TRECHO PARA LEITURA:
Como um serviço de atendimento ao agricultor, a extensão rural abrange educação não formal, como formação e capacitação em agroecologia, gestão da propriedade, acesso a mercados, certiicação de orgânicos e cooperativismo. Possibilita, também, o acesso a políticas públicas — crédito agrícola, regularização fundiária, mercados institucionais —, além de fornecer orientações técnicas relacionadas à produção agropecuária, como prescrição de receituários agronômicos, manejos produtivos, entre outras atividades.
Muitas políticas em uma
A autora do estudo ressalta que a Pnater surgiu para atender realidades diversas, já que o agricultor familiar brasileiro é todo aquele que não seja médio ou grande produtor rural. “Territórios quilombolas, por exemplo, são de domínio coletivo. Só isso já mostra que é impossível aplicar uma mesma receita para todos”, esclarece.
Complexo, o programa contava com um comitê inserido no Conselho Nacional de Desenvolvimento Rural Sustentável e Agricultura Familiar (Condraf) e com conselhos responsáveis por levar as demandas de cada região ao Ministério do Desenvolvimento Agrário (MDA). Envolvia o lançamento de editais de projetos, feitos em conjunto com os agricultores, respeitando as características de sua realidade e seus saberes ancestrais. Entrava em cena a agroecologia e saía, portanto, o difusionismo produtivista propagado, sobretudo, no regime da ditadura militar, segundo o qual a extensão rural servia para instruir o agricultor – visto como um simplório, ignorante – a adotar práticas, técnicas, maquinários e insumos que visavam ao aumento da produção e do lucro.
Sem esse aparato, a Pnater não teria se legitimado junto à população, argumenta Bergamasco, cujas pesquisas são referência em desenvolvimento rural sustentável. “A estratégia tem de ser outra, porque a relação com a terra é diferente. O agricultor familiar vive no campo e do campo. São necessárias estratégias inteligentes para preservá-lo, porque é a herança dos seus filhos.” Por isso, defende a docente, os agricultores necessitam de uma extensão rural com projetos voltados para suas especificidades, de modo que tenham autonomia para discernir o que é bom para eles próprios.
Conjuntura rara
Ao longo da pesquisa, Thomson efetuou um resgate das políticas de assistência técnica e extensão rural (denominadas Ater) dos séculos XX e XXI. Levantou e analisou todos os 1.936 contratos federais de extensão rural coordenados pelo MDA e pela Agência Nacional de Assistência Técnica e Extensão Rural (Anater); entrevistou funcionários do alto escalão do antigo MDA – incluindo o ex-ministro Miguel Rossetto – e obteve relatos confidenciais de extensionistas rurais que atuaram em fases distintas.
Partindo da interpretação da realidade brasileira feita pelo sociólogo Armando Boito, professor de Ciência Política do IFCH, e baseada na teoria do filósofo grego marxista Nicos Poulantzas, Thomson contextualiza as condições envolvidas na formação e no desmantelamento da Pnater. Assim, ela associa os diferentes ciclos de extensionismo rural dos séculos XX e XXI aos sujeitos políticos e às orientações macroeconômicas que os determinaram.

DADOS FORNECIDOS:
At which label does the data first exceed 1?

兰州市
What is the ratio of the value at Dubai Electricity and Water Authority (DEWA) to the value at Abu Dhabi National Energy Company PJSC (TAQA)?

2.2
--
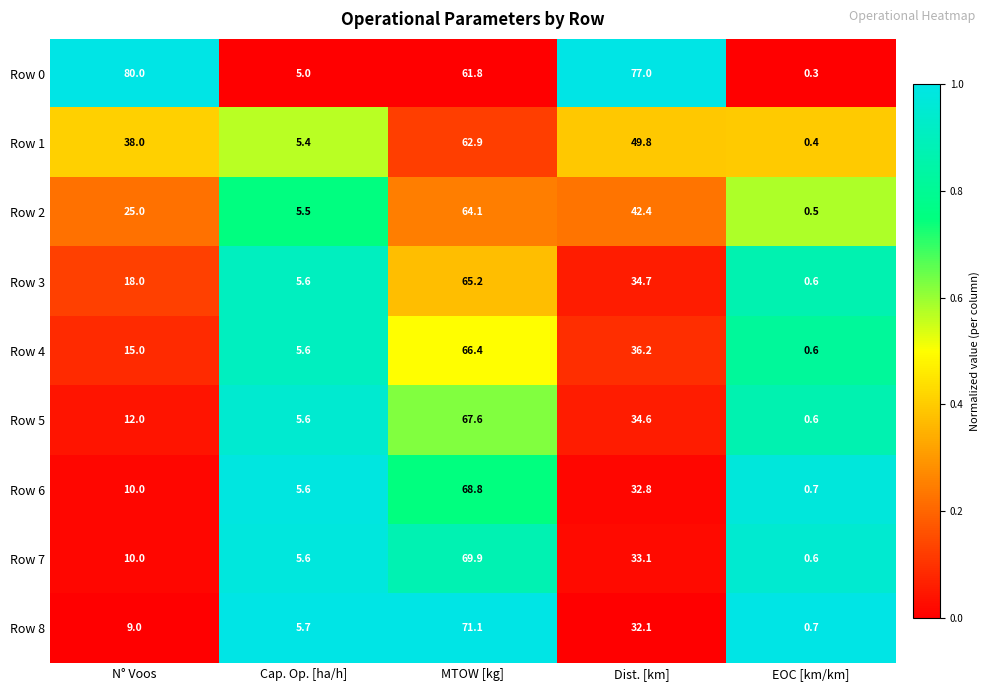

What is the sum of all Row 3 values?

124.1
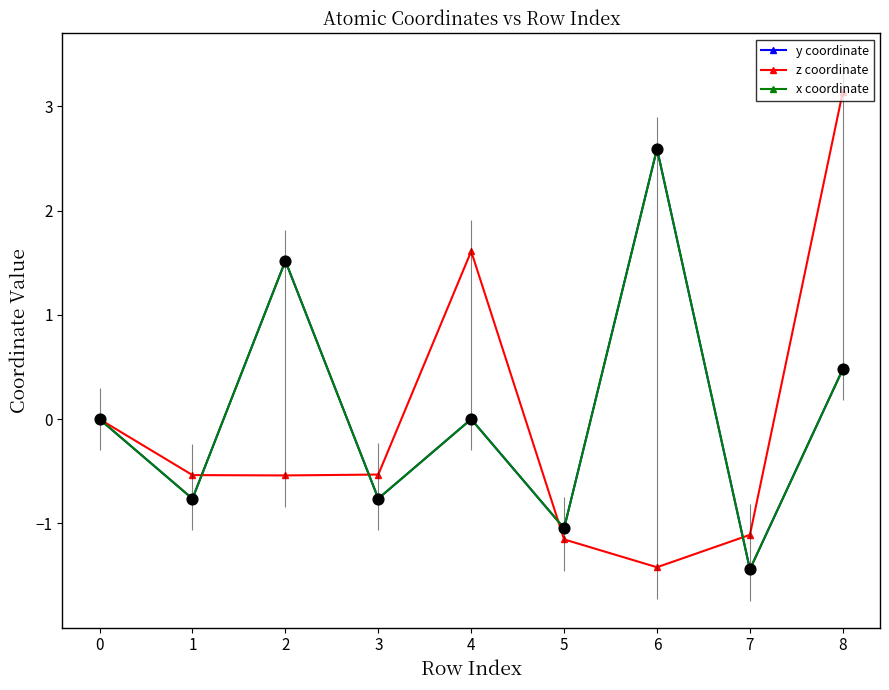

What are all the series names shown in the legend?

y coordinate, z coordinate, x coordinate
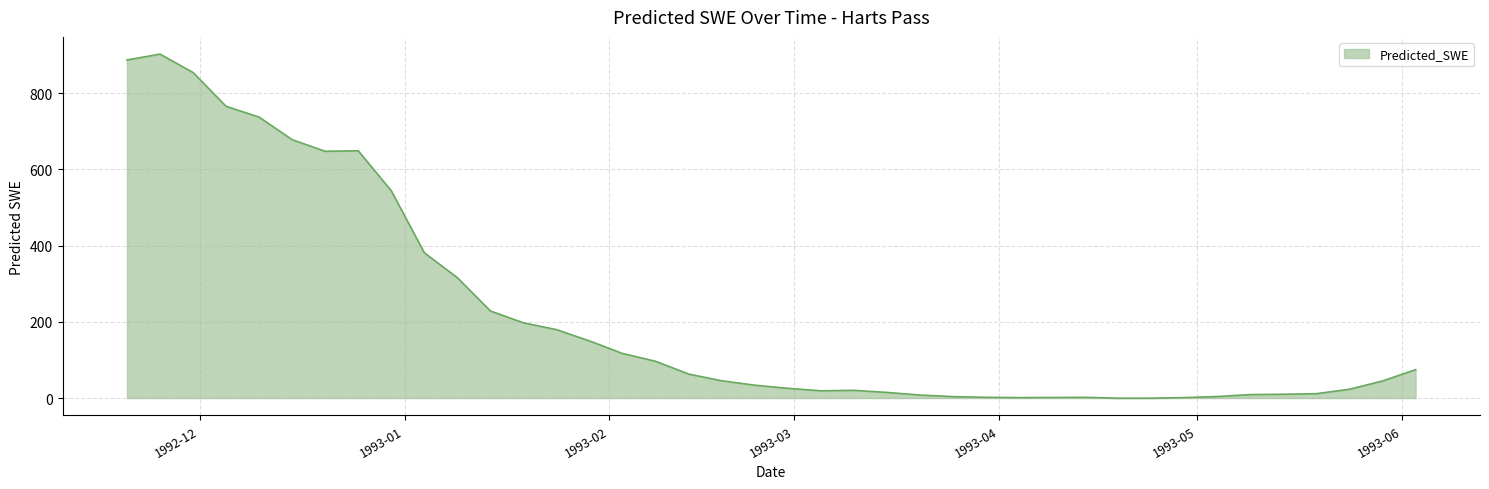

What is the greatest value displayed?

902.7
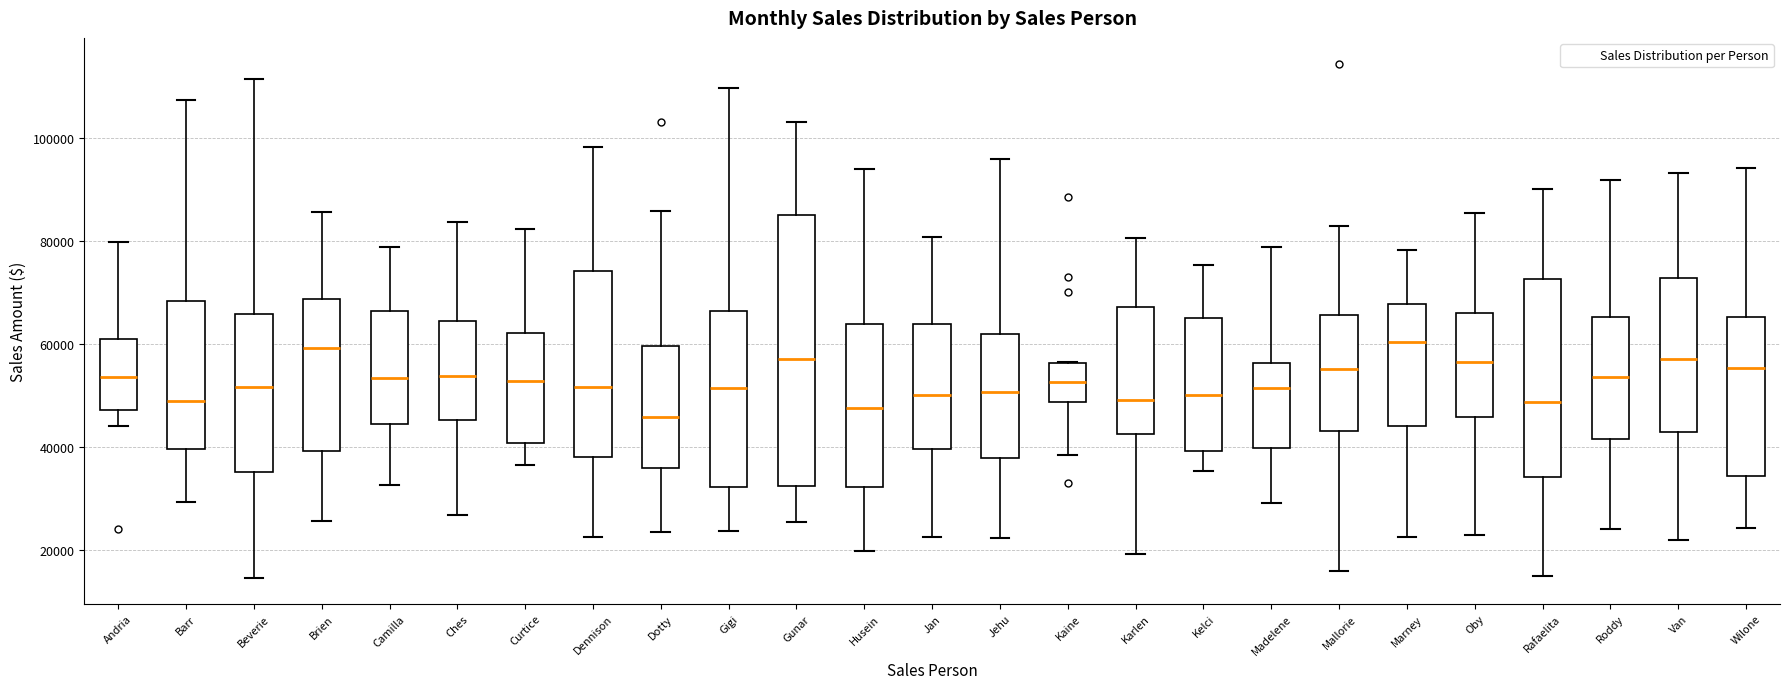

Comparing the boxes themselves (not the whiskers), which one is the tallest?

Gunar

INSTRUÇÕES DAS TAREFAS:
1) Diga se cada afirmação concorda com o trecho sobre extensão rural, respondendo sim ou não e citando literalmente as palavras do trecho que decidem: (a) Thomson analisou todos os 1.936 contratos federais de extensão rural coordenados pelo MDA e pela Anater; (b) no difusionismo produtivista, o agricultor era visto como detentor de saberes a respeitar; (c) territórios quilombolas são de domínio coletivo.
2) Extraia do trecho sobre extensão rural, sem nenhuma alteração, a parte que começa em “Complexo, o programa” e termina em “e do lucro.”.
Os registros foram tirados de outra fonte.

RESPOSTAS EM ORDEM:
1)
(a) Sim: “Levantou e analisou todos os 1.936 contratos federais de extensão rural coordenados pelo MDA e pela Agência Nacional de Assistência Técnica e Extensão Rural (Anater)”.
(b) Não: “a extensão rural servia para instruir o agricultor – visto como um simplório, ignorante –”.
(c) Sim: “Territórios quilombolas, por exemplo, são de domínio coletivo.”

2)
Complexo, o programa contava com um comitê inserido no Conselho Nacional de Desenvolvimento Rural Sustentável e Agricultura Familiar (Condraf) e com conselhos responsáveis por levar as demandas de cada região ao Ministério do Desenvolvimento Agrário (MDA). Envolvia o lançamento de editais de projetos, feitos em conjunto com os agricultores, respeitando as características de sua realidade e seus saberes ancestrais. Entrava em cena a agroecologia e saía, portanto, o difusionismo produtivista propagado, sobretudo, no regime da ditadura militar, segundo o qual a extensão rural servia para instruir o agricultor – visto como um simplório, ignorante – a adotar práticas, técnicas, maquinários e insumos que visavam ao aumento da produção e do lucro.